Vom Miteinander der Kulturen
Zwei Monate vor unserem Gespräch war noch heißer Spätsommer. In einem Wuppertaler Stadtteil schien Musik tatsächlich diese bessere Welt zu erschaffen. Shaul Bustan war beauftragt, ein neues Stück für das „uptown culture“-Projekt der Wuppertaler Sinfoniker durchzuführen unter Beteiligung von Menschen der vielen hier ansässigen Kulturen, die gemeinsam in Workshops eine neue Musik erarbeiteten, um sie gemeinsam mit dem Profi-Orchester in sonnig-entrückter Festival-Stimmung open air aufzuführen. Shaul Bustan verfolgte schließlich mit glücklichem Gesichtsausdruck in der bunten Menge „sein“ eigenes Konzert. Es geht ihm darum, Musik dorthin zu bringen, wo sie etwas bewirkt. Europäische Sinfonik, Stileinflüsse aus dem Nahen Osten und Einflüsse aus Filmmusik – das alles vereinte sich hier. Ist seit dem 7. Oktober eine Utopie geplatzt? Shaul Bustan widerspricht beim Wort Utopie: „Das hier ist gelebte Realität!“ Aber die wird aktuell immer zerbrechlicher: „Ich weiß nicht, ob dies unter den Gegebenheiten heute wieder möglich wäre. Man braucht schon ein dickes Fell, um die ganzen Polarisierungen und Simplifizierungen zu ertragen. Wir Israelis sind ja nicht gegen das Volk der Palästinenser. Es geht um die Hamas als verbrecherische Gruppierung.“
Shaul Bustan ist bekennender Pazifist, mit Wurzeln in diversen Ländern, die sich meist als ideologische Feinde betrachten. „Meine ganze Familie ist jüdisch, aber es sind Juden aus Osteuropa und aus dem Iran. Wir haben uns immer gut verstanden in diesen unterschiedlichen Welten. Deswegen ist es viel zu simpel, sich auf eine einzige Seite zu stellen.“ Genau das möchte er in seiner Musik und Kunst zum Ausdruck bringen. Sein Instrument ist die Oud, die er in sanften und melancholischen Tönen, aber auch mit lebhaften, rhythmisch fordernden Akzenten zu spielen weiß – und die in allen Ländern vom Maghreb über den ganzen Nahen Osten bis nach Zentralasien grenzübergreifend erklingt. „Ich möchte der Welt diese selbstverständlich existierende Durchmischung zeigen. Wir haben eine Aufgabe, die immer wichtiger wird.“
Shaul Bustan möchte diese Aufgabe dort wahrnehmen, wo sie Reichweite entfaltet.
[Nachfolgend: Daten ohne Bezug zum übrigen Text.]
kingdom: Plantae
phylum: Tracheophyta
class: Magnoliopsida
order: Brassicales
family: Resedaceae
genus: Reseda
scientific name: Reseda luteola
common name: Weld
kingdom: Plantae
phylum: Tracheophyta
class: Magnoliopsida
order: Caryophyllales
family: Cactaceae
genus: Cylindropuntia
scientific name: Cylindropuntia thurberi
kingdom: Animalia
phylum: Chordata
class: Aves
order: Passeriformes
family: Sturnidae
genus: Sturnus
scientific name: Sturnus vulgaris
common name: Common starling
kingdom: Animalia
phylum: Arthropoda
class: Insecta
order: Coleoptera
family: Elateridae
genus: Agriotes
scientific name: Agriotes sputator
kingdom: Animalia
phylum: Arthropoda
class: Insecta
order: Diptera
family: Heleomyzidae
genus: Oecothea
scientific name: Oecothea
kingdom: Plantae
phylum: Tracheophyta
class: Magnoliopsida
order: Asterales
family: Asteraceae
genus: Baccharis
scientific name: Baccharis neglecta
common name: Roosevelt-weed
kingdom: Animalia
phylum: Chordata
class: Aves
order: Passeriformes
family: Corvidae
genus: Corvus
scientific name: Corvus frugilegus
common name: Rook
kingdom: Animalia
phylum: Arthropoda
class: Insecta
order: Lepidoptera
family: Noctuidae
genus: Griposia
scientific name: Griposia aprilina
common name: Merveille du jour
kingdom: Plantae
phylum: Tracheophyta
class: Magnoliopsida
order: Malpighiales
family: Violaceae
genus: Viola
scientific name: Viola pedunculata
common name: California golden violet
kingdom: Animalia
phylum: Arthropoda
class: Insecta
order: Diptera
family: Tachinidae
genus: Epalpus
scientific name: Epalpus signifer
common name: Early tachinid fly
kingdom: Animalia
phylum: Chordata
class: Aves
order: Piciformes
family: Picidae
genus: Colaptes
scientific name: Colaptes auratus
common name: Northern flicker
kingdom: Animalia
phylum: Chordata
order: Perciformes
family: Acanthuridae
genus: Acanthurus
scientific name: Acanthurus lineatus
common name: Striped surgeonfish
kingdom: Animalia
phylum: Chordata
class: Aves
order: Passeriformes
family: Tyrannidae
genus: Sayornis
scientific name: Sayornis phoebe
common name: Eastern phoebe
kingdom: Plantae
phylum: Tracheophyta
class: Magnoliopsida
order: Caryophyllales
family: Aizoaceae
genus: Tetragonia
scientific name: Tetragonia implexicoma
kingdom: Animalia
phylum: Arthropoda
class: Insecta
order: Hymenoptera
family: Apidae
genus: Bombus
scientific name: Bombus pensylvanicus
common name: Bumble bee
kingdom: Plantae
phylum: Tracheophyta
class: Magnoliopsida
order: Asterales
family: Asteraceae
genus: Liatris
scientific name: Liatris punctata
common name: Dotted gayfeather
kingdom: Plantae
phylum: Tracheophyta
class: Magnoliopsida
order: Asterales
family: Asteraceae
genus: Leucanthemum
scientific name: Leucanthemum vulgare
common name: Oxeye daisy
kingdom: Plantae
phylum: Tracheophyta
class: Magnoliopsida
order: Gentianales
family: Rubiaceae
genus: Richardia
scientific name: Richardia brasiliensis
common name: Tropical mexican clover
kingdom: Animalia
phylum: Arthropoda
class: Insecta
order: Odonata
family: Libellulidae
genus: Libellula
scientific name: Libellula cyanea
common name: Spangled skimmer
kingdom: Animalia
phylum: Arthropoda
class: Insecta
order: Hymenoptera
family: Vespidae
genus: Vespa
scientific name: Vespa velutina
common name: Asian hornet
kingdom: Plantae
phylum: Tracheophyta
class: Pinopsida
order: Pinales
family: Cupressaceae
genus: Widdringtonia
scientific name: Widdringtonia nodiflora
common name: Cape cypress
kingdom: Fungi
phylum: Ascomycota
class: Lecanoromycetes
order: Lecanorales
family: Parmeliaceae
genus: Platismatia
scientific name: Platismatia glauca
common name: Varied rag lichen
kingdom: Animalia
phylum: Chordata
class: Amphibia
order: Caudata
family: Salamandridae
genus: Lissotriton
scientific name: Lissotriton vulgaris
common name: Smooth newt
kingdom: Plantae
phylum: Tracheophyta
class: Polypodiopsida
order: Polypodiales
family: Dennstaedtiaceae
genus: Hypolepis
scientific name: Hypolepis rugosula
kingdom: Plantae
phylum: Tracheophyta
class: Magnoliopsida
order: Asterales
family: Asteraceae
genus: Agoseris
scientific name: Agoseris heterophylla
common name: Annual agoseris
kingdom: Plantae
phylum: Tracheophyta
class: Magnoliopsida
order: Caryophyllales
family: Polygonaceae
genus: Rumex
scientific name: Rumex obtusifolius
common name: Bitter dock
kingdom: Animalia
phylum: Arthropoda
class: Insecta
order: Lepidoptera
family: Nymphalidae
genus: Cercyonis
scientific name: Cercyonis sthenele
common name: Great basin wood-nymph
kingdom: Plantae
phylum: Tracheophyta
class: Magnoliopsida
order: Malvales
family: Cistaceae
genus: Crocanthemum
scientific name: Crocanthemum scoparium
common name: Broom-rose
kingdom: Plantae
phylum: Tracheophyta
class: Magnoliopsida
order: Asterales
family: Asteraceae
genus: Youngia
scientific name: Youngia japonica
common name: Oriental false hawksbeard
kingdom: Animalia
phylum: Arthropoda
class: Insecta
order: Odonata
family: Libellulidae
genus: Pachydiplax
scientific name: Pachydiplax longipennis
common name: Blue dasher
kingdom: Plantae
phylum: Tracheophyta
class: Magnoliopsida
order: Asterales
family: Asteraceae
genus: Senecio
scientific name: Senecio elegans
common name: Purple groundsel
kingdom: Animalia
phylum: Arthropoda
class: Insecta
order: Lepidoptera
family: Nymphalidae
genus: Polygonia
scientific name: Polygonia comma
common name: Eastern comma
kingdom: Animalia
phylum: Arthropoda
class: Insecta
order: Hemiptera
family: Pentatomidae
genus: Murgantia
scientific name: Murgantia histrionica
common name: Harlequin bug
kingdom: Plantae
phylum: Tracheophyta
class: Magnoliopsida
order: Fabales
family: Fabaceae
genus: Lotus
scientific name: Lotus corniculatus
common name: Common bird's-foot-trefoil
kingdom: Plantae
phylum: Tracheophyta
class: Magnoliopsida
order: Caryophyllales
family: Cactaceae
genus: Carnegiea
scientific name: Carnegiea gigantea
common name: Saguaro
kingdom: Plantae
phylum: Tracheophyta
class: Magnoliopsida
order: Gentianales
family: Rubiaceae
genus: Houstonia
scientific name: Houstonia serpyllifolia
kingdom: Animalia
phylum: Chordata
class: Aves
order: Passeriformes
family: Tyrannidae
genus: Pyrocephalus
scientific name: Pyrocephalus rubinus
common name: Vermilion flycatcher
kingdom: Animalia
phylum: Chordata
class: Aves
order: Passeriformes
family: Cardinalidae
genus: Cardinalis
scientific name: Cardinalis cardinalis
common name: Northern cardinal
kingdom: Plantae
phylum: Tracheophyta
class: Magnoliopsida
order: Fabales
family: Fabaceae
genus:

Etwa in der Berliner Philharmonie, wo er in seinem neuen Auftragswerk „Winter“ für das Deutsche Kammerorchester als Solist selbst die Oud spielte: „Ich glaube, viele Menschen haben hier zum ersten Mal dieses Instrument gehört.“ Shaul Bustan kam im Jahr 2011 nach Deutschland. Stilistisch ist er heute in allen möglichen Genres von klassischer Avantgarde, Weltmusik, Jazz und freier Improvisation zu Hause. Von ihm initiiert wurde das Ensemble Flensburg. Ebenso hat er ein eigenes Trio, arbeitete mit dem EOS Chamber Orchestra zusammen, ist als Filmkomponist im Geschäft. Mittlerweile hat er zahllose Orte mit Musik in eine bessere Welt verwandelt. Einmal sogar einen fahrenden Zug in Tansania im Rahmen eines internationalen Theaterprojektes. Er hat einen großen Wunschtraum für die Zukunft: „Ich möchte eine große Oper komponieren und habe schon Ideen gesammelt, die schon jetzt für zwei Produktionen reichen würden. Dabei wird es auch um Antisemitismus gehen.“
Giora Feidman sieht in Shaul Bustans künstlerischem Idealismus „eine kulturelle Bereicherung für Deutschland“. Die GEMA hingegen stuft seine Aktivitäten immer noch als „Unterhaltungsmusik“ ein. Das hat deutlich ungünstigere finanzielle Auswirkungen für den Komponisten, der aktuell mit seiner Familie in Norddeutschland lebt. Behauptet werde hier, die Oud sei kein „ernstes“ Instrument, und wenn in Shaul Bustans Stücken auch mal improvisiert wird, kann auch das wohl keine „E-Musik“ sein.